David Vieau, CEO of A123 Systems, says:
“We believe the asset purchase agreement with Johnson Controls, coupled with a Chapter 11 filing, is in the best interests of A123 and its stakeholders at this time. We determined not to move forward with the previously announced Wanxiang agreement as a result of unanticipated and significant challenges to its completion. Since disclosing the Wanxiang agreement, we have simultaneously been evaluating contingencies, and we are pleased that Johnson Controls recognizes the inherent value of our automotive technology and automotive business assets.
We are also pleased that we have received indications of interest that recognize the value of our grid and commercial businesses. We are encouraged by the significant interest we have received, as multiple parties have submitted proposals for these businesses. As we move through this transaction process, we expect to continue operating and working with customers and suppliers.”
A123 Systems’ automotive business will complement Johnson Controls’ ongoing expansion of its own advanced lithium-ion business, says Alex Molinarol, president of John Controls Power Solutions.

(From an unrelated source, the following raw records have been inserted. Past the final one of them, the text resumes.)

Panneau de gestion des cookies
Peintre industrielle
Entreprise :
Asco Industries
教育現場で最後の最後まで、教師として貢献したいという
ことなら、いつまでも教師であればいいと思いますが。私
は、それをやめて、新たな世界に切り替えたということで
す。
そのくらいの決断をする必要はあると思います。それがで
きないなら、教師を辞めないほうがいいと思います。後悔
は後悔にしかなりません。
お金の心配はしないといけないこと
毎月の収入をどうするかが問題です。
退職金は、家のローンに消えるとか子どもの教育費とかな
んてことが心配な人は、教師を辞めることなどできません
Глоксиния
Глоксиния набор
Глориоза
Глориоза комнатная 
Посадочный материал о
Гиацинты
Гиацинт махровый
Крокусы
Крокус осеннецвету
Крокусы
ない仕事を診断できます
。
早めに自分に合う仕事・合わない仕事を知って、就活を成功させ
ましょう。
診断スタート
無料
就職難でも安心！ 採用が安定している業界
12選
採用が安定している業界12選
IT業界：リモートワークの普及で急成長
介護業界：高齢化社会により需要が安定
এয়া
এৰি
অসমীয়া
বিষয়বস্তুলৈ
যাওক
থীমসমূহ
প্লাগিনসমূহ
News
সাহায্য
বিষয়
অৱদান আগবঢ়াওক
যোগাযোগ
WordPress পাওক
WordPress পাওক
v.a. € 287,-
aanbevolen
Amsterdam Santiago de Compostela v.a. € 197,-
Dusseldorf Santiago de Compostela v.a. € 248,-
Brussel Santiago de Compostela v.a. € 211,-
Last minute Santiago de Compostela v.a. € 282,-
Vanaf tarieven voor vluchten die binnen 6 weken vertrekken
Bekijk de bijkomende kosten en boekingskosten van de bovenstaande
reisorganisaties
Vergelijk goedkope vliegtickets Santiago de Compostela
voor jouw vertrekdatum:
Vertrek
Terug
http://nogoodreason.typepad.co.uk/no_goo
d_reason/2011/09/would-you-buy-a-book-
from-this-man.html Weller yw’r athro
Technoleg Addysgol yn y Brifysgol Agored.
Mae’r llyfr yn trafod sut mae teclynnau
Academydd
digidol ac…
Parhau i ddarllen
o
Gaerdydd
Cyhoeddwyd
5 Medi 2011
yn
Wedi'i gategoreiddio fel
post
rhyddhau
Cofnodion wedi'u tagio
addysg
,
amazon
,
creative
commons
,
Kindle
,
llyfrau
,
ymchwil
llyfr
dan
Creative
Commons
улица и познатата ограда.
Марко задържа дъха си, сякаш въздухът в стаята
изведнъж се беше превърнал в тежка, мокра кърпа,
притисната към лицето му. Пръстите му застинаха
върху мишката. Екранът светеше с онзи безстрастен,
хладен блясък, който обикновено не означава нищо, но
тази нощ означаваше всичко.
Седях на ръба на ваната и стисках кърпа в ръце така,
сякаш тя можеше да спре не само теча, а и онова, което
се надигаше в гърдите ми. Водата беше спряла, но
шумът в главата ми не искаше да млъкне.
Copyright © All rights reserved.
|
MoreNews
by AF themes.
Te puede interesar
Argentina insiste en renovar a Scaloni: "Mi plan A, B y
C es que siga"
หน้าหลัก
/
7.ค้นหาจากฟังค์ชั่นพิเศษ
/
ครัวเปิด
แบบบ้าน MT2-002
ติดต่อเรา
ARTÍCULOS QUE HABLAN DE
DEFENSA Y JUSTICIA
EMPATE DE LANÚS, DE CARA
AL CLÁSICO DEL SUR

Johnson Controls’ technology is used by Daimler AG and BMW, among other companies.
“Requirements for more energy efficient vehicles continue to increase, which is driving automotive manufacturers to pursue new technologies across a broad spectrum of powertrains and associated energy storage solutions," says Molinaroli.
A123 Systems’ deal with Johnson Controls must be approved by the bankruptcy court and could be superseded by a better offer, either for the division or the entire company.
Unfortunately, the A123 Systems bankruptcy filing provides more ammunition for the Republican Party’s campaign against federal funding for cleantech and clean energy investments.
Former Representative Pete Hoekstra (R-MI) tweeted, "Obama/Stabenow choose badly with $ borrowed from China. A123 goes bankrupt and our kids are left holding the bag."
Yet, ClimateProgress points out that Hoekstra co-signed a letter in 2009 requesting funds for A123’s Michigan plant, saying such investments are "vital home-grown technologies and job creation in a new industry essential to jump start the development of a U.S. manufacturing base."
In fact, dozens of Republican lawmakers – including Vice Presidential Candidate Paul Ryan – asked for hundreds of millions of dollars in grants and loan guarantees under the Recovery Act for clean energy projects in their districts. "But that was before it became a political strategy to exploit the failure of innovative companies in order to win an election," says ClimateProgress.
"The fact that the advanced-battery sector is growing 25 percent a year doesn’t mean that every company will be a winner," Mindy Lubber, president of Ceres, told Bloomberg.
Getting a new industry off the ground isn’t easy during a worldwide recession.
A123 is one of several advanced battery manufacturers to seek bankruptcy protection: Valence Technology and Ener1 filed earlier this year. Ener1 says it will exit bankruptcy with $86 million in new equity funding and a stronger balance sheet.
That basically leaves ultracapacitor maker Maxwell Technologies (Nasdaq: MXWL) and Altair Nanotechnologies (Nasdaq: ALTI) in the energy storage space.